2125.楽しいと思える時間
ソフィ達が屋敷に戻って食事を行っている頃、ミールガルド大陸にあるニビシアの町を後にしたヌー達だが、まだあまり時間が経っていない為、このままソフィと合流するのは早すぎると考えてどうするかと悩んでいたのだった。
「ちっ! そういや冒険者ギルドを調べる事に夢中になっちまっていたせいで、本来の目的だった『クッケ』とかいう町とその付近の山脈の事を結局聞きそびれちまったな。まぁ、最初からまともに話が出来るような状況になかったわけだし、ギルドまで案内しやがった奴は、そもそもソフィ絡みで俺に近づいてきたみてぇだし、どちらにせよ、まともに情報を得るのは難しかったか」
元々冒険者ギルドを目指した理由が、クッケの町の情報を得る事であったのだが、選んだ町が悪く、当初の目的を失念してしまったヌー達であった。
「――」(どうする? まだ町を出て直ぐの場所だけど、お前があんな真似をしちまった以上は、もうギルドには戻れねぇだろうしな……)
「そもそも戻るっていう選択肢がねぇよ。それに別にこの大陸に町は一つじゃねぇんだ。空を飛んで移動していりゃ、直ぐに別の町に辿り着くだろ。飛んで探すのが面倒になりゃ、さっきの町を見つけた時みたく、この大陸に居る連中の『魔力』を頼りにすればいい。時間はたっぷりあるんだしよ、この世界の空の景色を眺めながら、美味いモンでも期待して散策を続けようぜ?」
「――」(まぁ、美味しい食べ物を探すのは私も大賛成だけどさ、せっかちで気が短いお前がそんな台詞を口にするとは思わなかったよ。何だかお前、最初に会った頃と比べてまるで別人みたいに性格変わったよな?)
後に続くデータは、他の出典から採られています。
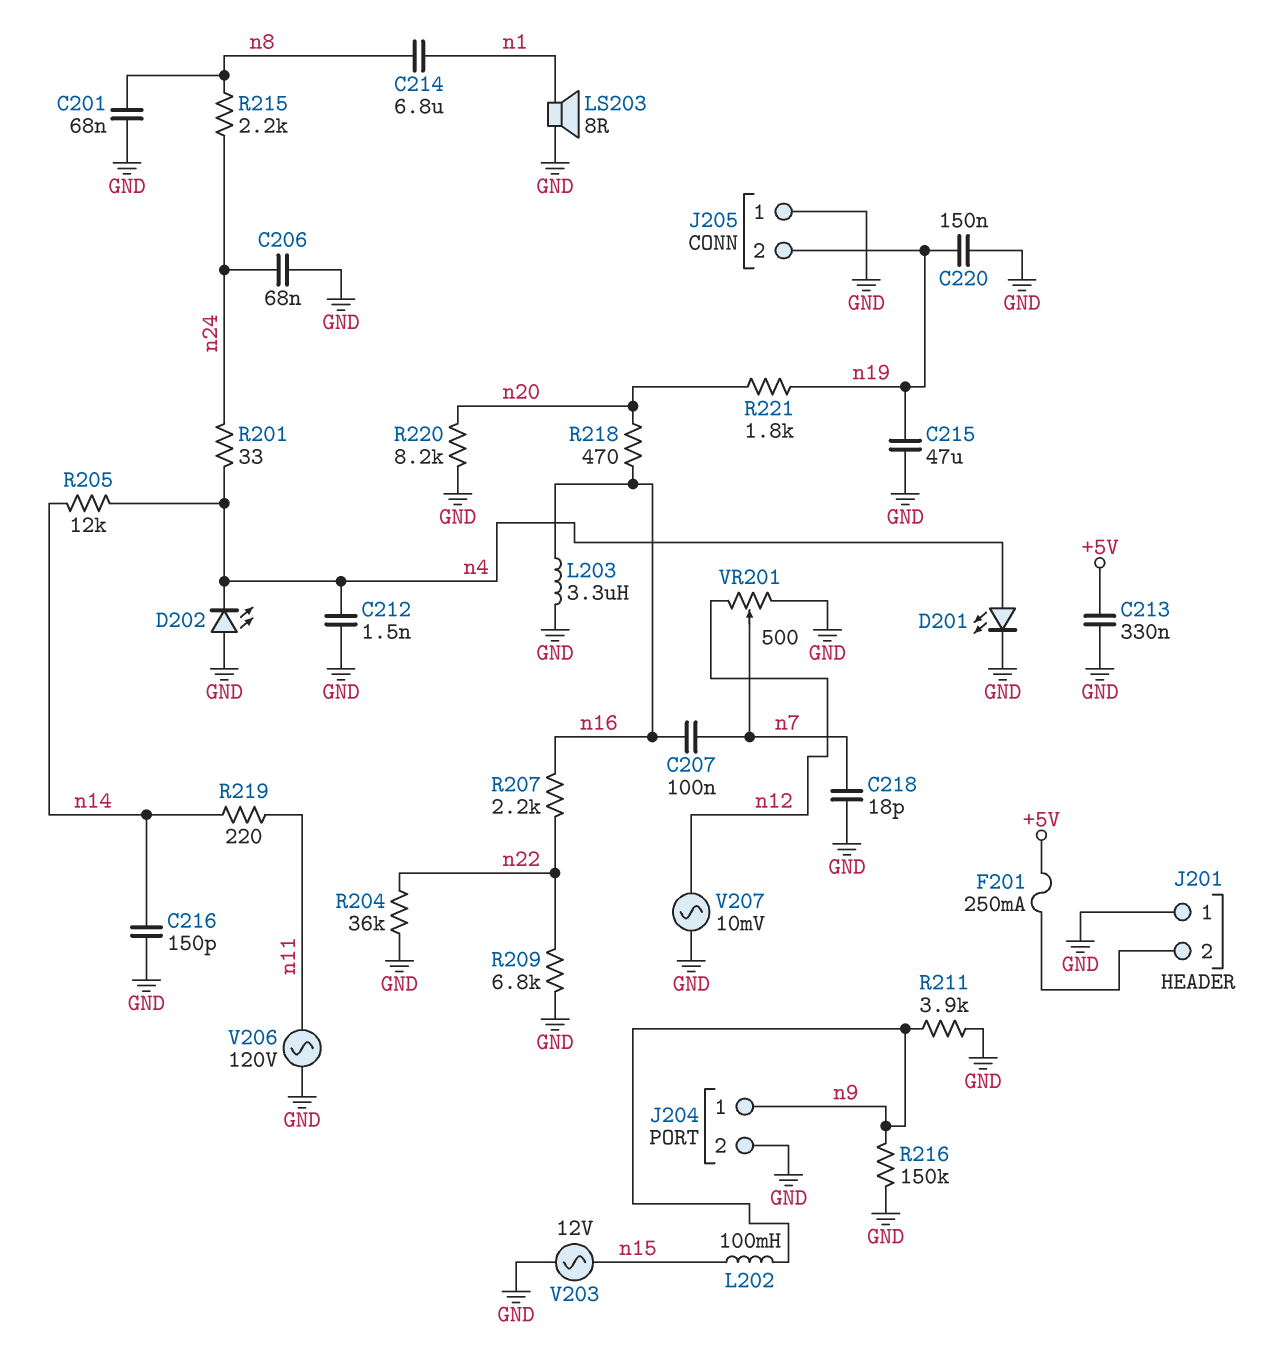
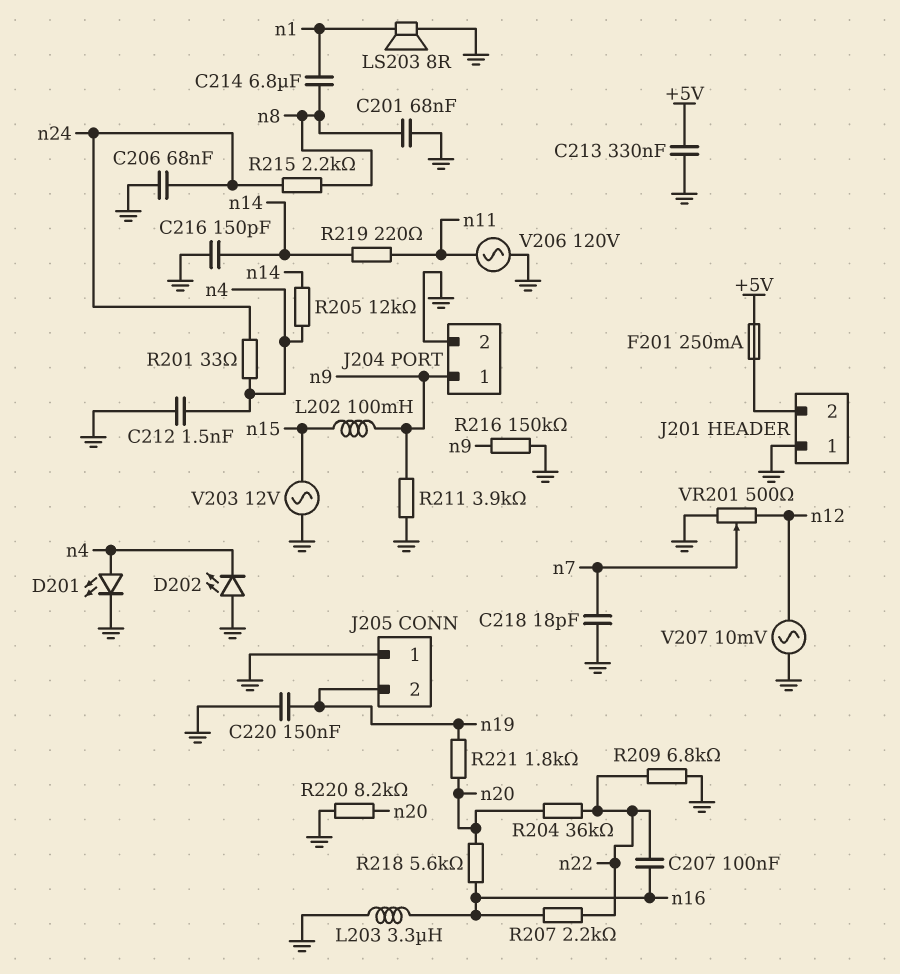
C207: 100nF (n7, n16) -> 100nF (n16, n22)
C215: 47uF (GND, n19) -> none
R204: 36k (GND, n22) -> 36k (n20, n22)
R218: 470 (n16, n20) -> 5.6k (n16, n20)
テアにそう告げられたヌーは、空の上で動きを止めるのだった。
「まぁ、言われてみればそうかもしれねぇな……」
確かに昔の自分は今自分が口にしたように、空の景色を眺めたり、用のない場所を散策をしよう等とは、口に出すどころか考える事すらしなかった。
だが、今の自分は確かにそんな意味もない事にも興味を見出していて、テアと一緒ならそれも悪くないんじゃないかと本気で考えてしまっていた事を自覚するのだった。
「――」(でも私は今のお前の方が、一緒に居て楽しいと思えるぜ? へへっ、前に食べた魚料理もいいけど、他にも美味しい食べ物はいっぱいあるはずだし、どうせならこの世界の名物みたいなモノも探してみようよ! きっと探すのも楽しいぞ!)
「ふんっ、仕方ねぇな。じゃ、とりあえず次の町を探すとするか。お前のお子様の舌でも美味いと思える料理店を見つけてやらねぇとな」
「――」(てめぇ! またお子様って言いやがったな! だから私はお酒が嫌いなだけなんだって! 魚料理だってちゃんと骨を取れるようになったし、お前も見ていただろ!)
「……ククッ、まぁ最初よりはマシになったかもな。じゃあ次はてめぇの成長を見届ける為に焼き魚を目指すとするか。綺麗に骨を取れるか見ていてやるよ!」
「――」(上等だ! もう今でも完璧だけど、お前より綺麗に食べて驚かせてやるぜ!)
ヌーはテアとそんなやり取りを空の上で行いながら、心が満たされていく感覚を覚え始める。
先程自分が考えていた事と、同じような事をテアも楽しみにしてくれていて、まるで考えを共有していたような感覚を覚えたのである。
そしてそれをヌーは楽しいと思えた。彼はこんな感情をこれまでの過去には抱いた事はなかった事が、同じ考えを抱く仲間と一緒に居られる事が、こんなにも楽しいとは思わなかったのである。
同時にヌーは、このテアと二人で居る時間を誰にも邪魔されたくないとすら思うのだった。
(こんな時間も悪くねぇもんだ……。ソフィの野郎には悪いが、レパートに行くのを少し遅らせるか)
まるで自分以上に魚料理が好みになった様子であるテアが、魚の骨の取り方について自慢しているのを聞きながらもヌーは、こんな時間が長く続けばいいと考えるのだった。
――もし、彼がこの後に何もなかったのであれば、きっとこの楽しい時間をこれからも彼女と作れた事だろう。
しかし現実には大魔王ヌーに対して強い恨みを持つ魔族達が、報復を行おうと待ち受けているのである。
そしてその決戦の舞台が、目に見えないところで徐々に近づいてきているのを感じ始めているヌーは、ある意味で俯瞰的に幸福な時間を享受するのだった。